■ **Passage shown**:
——
Okay, so Logan was traveling with the Confederados. How did he catch up to William (who was traveling by train, with a head start, when Logan was on horseback and traveling much slower in a damn convoy? I will not let this one go.

And poor Teddy. I have no question with his part in the episode. His memories seemed to contradict each other, but that's nothing new. I just feel compelled to note that he is the most consistently shit on character in the show. Another death where he gets a glimpse of his role as the perpetual loser, but then is snuffed out before he makes any more progress. As for him having trouble with the details of Wyatt's massacre, I bet that's just setting us up for the reveal that the Wyatt he remembers is not really Wyatt, but someone else we already know.

Risky move by Maeve burning herself and Hector. Don't you want your body intact for what you have planned. If you completely melt in the fire, doesn't this kind of ruin your plans? Still can't wait to see this story play out, I just thought the method of suicide was a bit strange.
——
■ **Recorded data**:
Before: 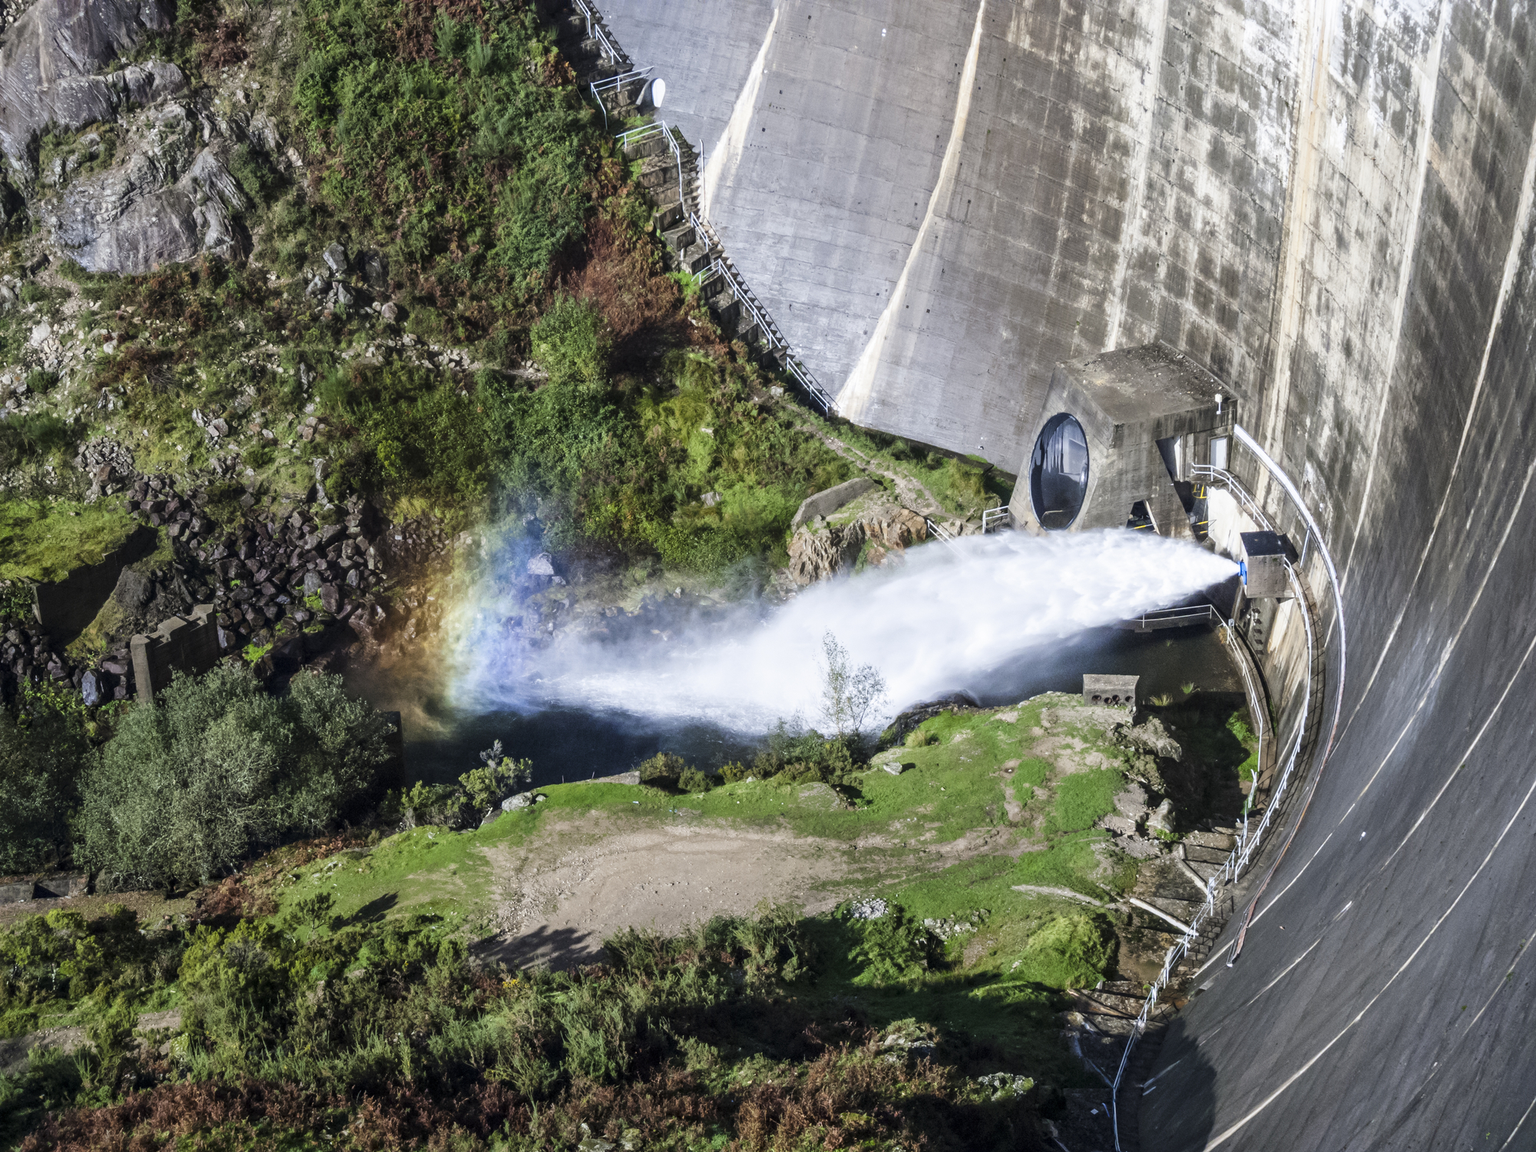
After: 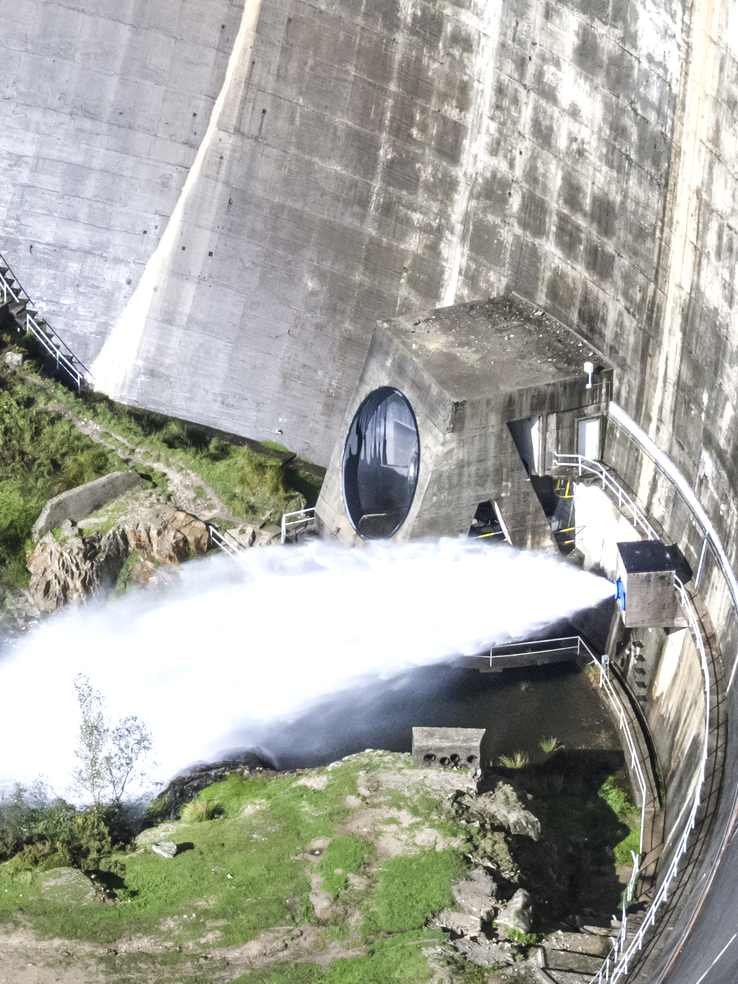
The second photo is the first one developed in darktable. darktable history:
——
■ **Written problem 1**:
Name each character that the passage about the show mentions by a personal name, listing each one once.
■ **Written problem 2**:
From the passage about the show, quote the portion starting with "Okay, so Logan" and going on through "we already know.".

■ **Response 1**:
Logan, William, Teddy, Wyatt, Maeve, Hector

■ **Response 2**:
Okay, so Logan was traveling with the Confederados. How did he catch up to William (who was traveling by train, with a head start, when Logan was on horseback and traveling much slower in a damn convoy? I will not let this one go.

And poor Teddy. I have no question with his part in the episode. His memories seemed to contradict each other, but that's nothing new. I just feel compelled to note that he is the most consistently shit on character in the show. Another death where he gets a glimpse of his role as the perpetual loser, but then is snuffed out before he makes any more progress. As for him having trouble with the details of Wyatt's massacre, I bet that's just setting us up for the reveal that the Wyatt he remembers is not really Wyatt, but someone else we already know.